• Exercise goal: Can you copy every line of the entries below word for word, leaving out the pictures?
┏━━
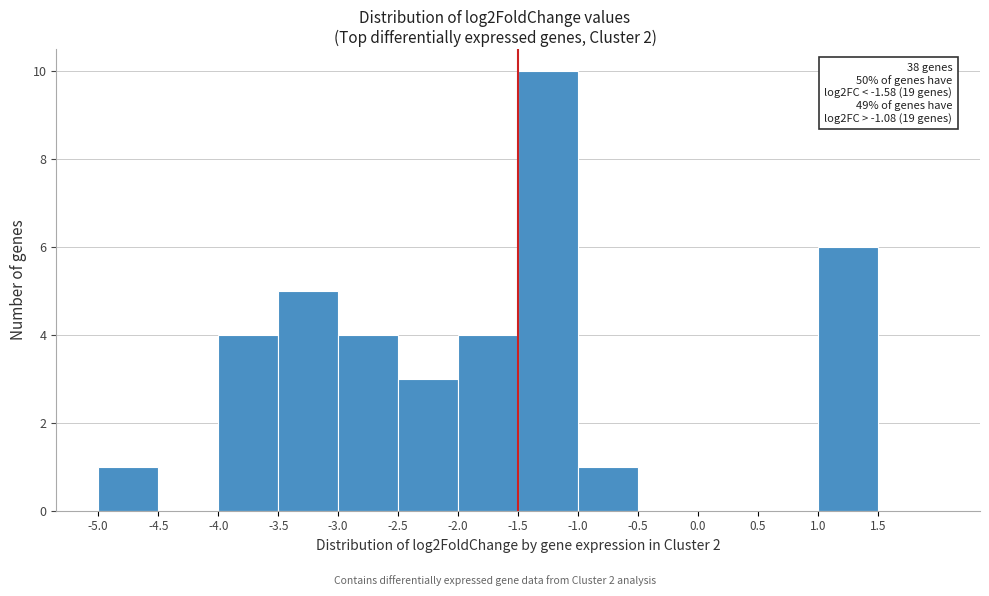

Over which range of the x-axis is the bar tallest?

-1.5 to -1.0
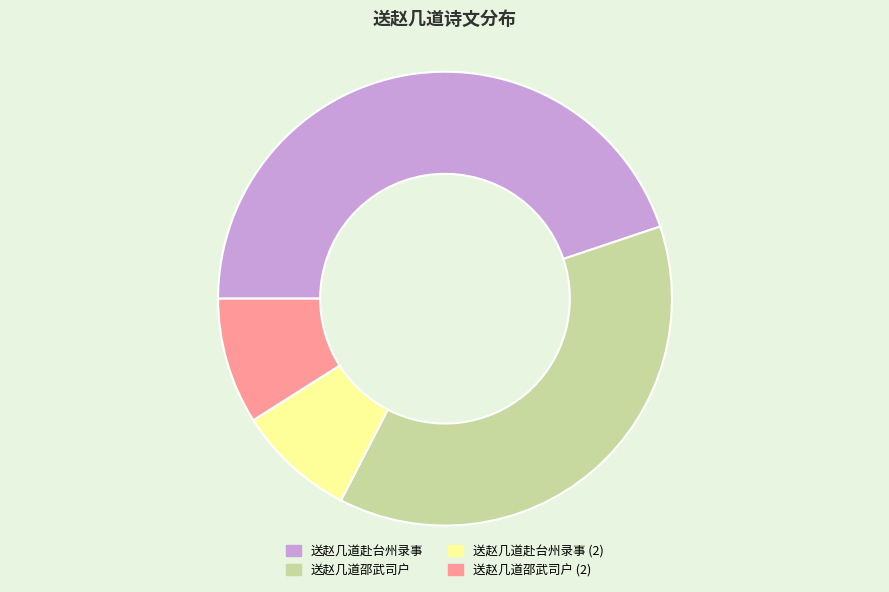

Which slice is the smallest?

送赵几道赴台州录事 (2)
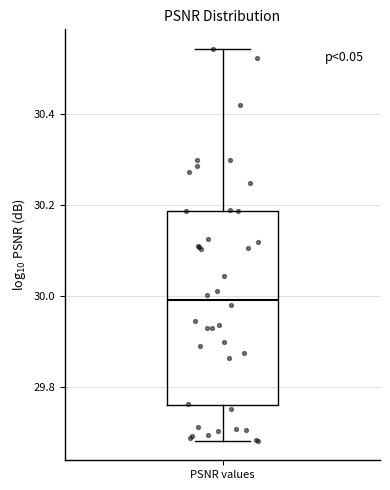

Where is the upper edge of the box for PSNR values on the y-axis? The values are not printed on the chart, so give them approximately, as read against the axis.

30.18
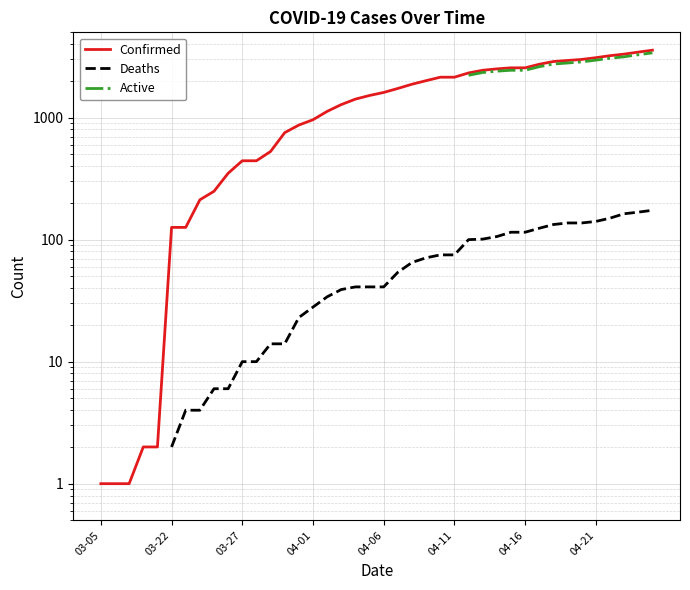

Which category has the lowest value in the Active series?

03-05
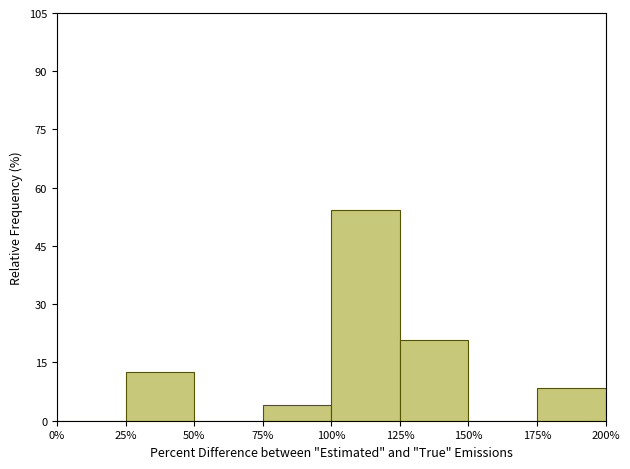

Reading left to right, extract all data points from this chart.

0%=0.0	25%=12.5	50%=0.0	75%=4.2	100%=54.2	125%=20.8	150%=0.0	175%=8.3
┗━━
• Exercise answer:
Over which range of the x-axis is the bar tallest?

-1.5 to -1.0

Which slice is the smallest?

送赵几道赴台州录事 (2)

Where is the upper edge of the box for PSNR values on the y-axis? The values are not printed on the chart, so give them approximately, as read against the axis.

30.18

Which category has the lowest value in the Active series?

03-05

Reading left to right, extract all data points from this chart.

0%=0.0	25%=12.5	50%=0.0	75%=4.2	100%=54.2	125%=20.8	150%=0.0	175%=8.3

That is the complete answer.